Prompt: In your copy, include every entry exactly as written but no pictures.

Data for review:
········

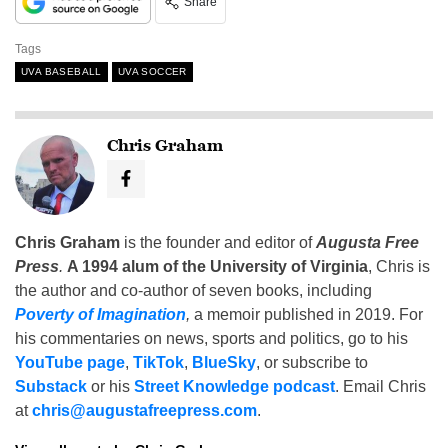
Share
Tags
UVA BASEBALL
UVA SOCCER
Chris Graham
Chris Graham
is the founder and editor of
Augusta Free
Press
.
A 1994 alum of the University of Virginia
, Chris is
the author and co-author of seven books, including
Poverty of Imagination
,
a memoir published in 2019. For
his commentaries on news, sports and politics, go to his
YouTube page
,
TikTok
,
BlueSky
, or subscribe to
Substack
or his
Street Knowledge podcast
. Email Chris
at
chris@augustafreepress.com
.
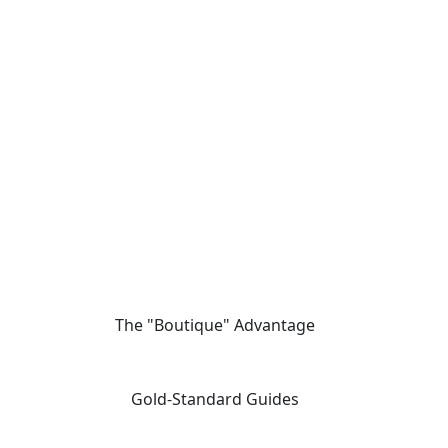
The "Boutique" Advantage
01
We offer private, customizable journeys tailored to your pace,
moving away from the "factory-style" mass-market tours.
Gold-Standard Guides
02
Travel with elite, licensed Egyptologists who act as storytellers,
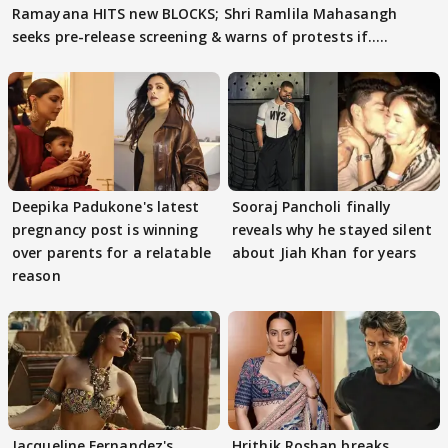
Ramayana HITS new BLOCKS; Shri Ramlila Mahasangh
seeks pre-release screening & warns of protests if.....
Deepika Padukone's latest
Sooraj Pancholi finally
pregnancy post is winning
reveals why he stayed silent
over parents for a relatable
about Jiah Khan for years
reason
Jacqueline Fernandez's
Hrithik Roshan breaks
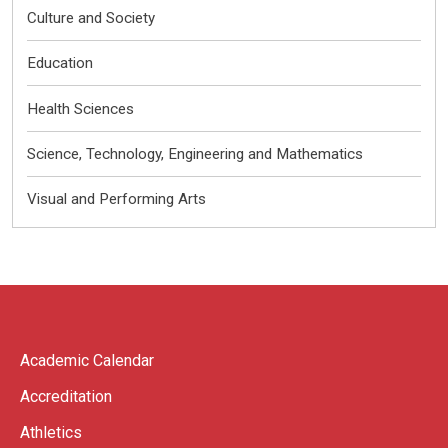
Culture and Society
Education
Health Sciences
Science, Technology, Engineering and Mathematics
Visual and Performing Arts
Academic Calendar
Accreditation
Athletics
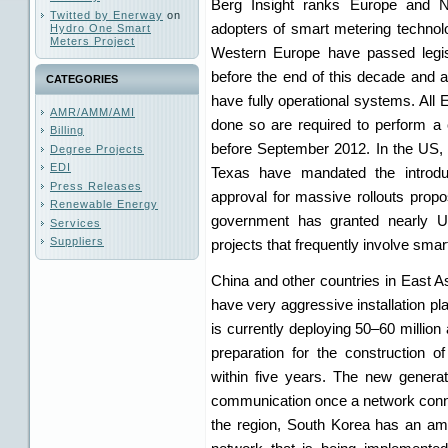
Berg Insight ranks Europe and 
Twitted by Enerway
on
adopters of smart metering technolo
Hydro One Smart
Meters Project
Western Europe have passed legisla
before the end of this decade and 
CATEGORIES
have fully operational systems. All
AMR/AMM/AMI
done so are required to perform a 
Billing
before September 2012. In the US, 
Degree Projects
EDI
Texas have mandated the introdu
Press Releases
approval for massive rollouts propos
Renewable Energy
government has granted nearly US
Services
Suppliers
projects that frequently involve smar
China and other countries in East As
have very aggressive installation pl
is currently deploying 50–60 million
preparation for the construction 
within five years. The new genera
communication once a network conn
the region, South Korea has an amb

········

Solution below:
Share
Tags
UVA BASEBALL
UVA SOCCER
Chris Graham
Chris Graham
is the founder and editor of
Augusta Free
Press
.
A 1994 alum of the University of Virginia
, Chris is
the author and co-author of seven books, including
Poverty of Imagination
,
a memoir published in 2019. For
his commentaries on news, sports and politics, go to his
YouTube page
,
TikTok
,
BlueSky
, or subscribe to
Substack
or his
Street Knowledge podcast
. Email Chris
at
chris@augustafreepress.com
.
The "Boutique" Advantage
01
We offer private, customizable journeys tailored to your pace,
moving away from the "factory-style" mass-market tours.
Gold-Standard Guides
02
Travel with elite, licensed Egyptologists who act as storytellers,
Ramayana HITS new BLOCKS; Shri Ramlila Mahasangh
seeks pre-release screening & warns of protests if.....
Deepika Padukone's latest
Sooraj Pancholi finally
pregnancy post is winning
reveals why he stayed silent
over parents for a relatable
about Jiah Khan for years
reason
Jacqueline Fernandez's
Hrithik Roshan breaks
Culture and Society
Education
Health Sciences
Science, Technology, Engineering and Mathematics
Visual and Performing Arts
Academic Calendar
Accreditation
Athletics
Berg Insight ranks Europe and 
Twitted by Enerway
on
adopters of smart metering technolo
Hydro One Smart
Meters Project
Western Europe have passed legisla
before the end of this decade and 
CATEGORIES
have fully operational systems. All
AMR/AMM/AMI
done so are required to perform a 
Billing
before September 2012. In the US, 
Degree Projects
EDI
Texas have mandated the introdu
Press Releases
approval for massive rollouts propos
Renewable Energy
government has granted nearly US
Services
Suppliers
projects that frequently involve smar
China and other countries in East As
have very aggressive installation pl
is currently deploying 50–60 million
preparation for the construction 
within five years. The new genera
communication once a network conn
the region, South Korea has an amb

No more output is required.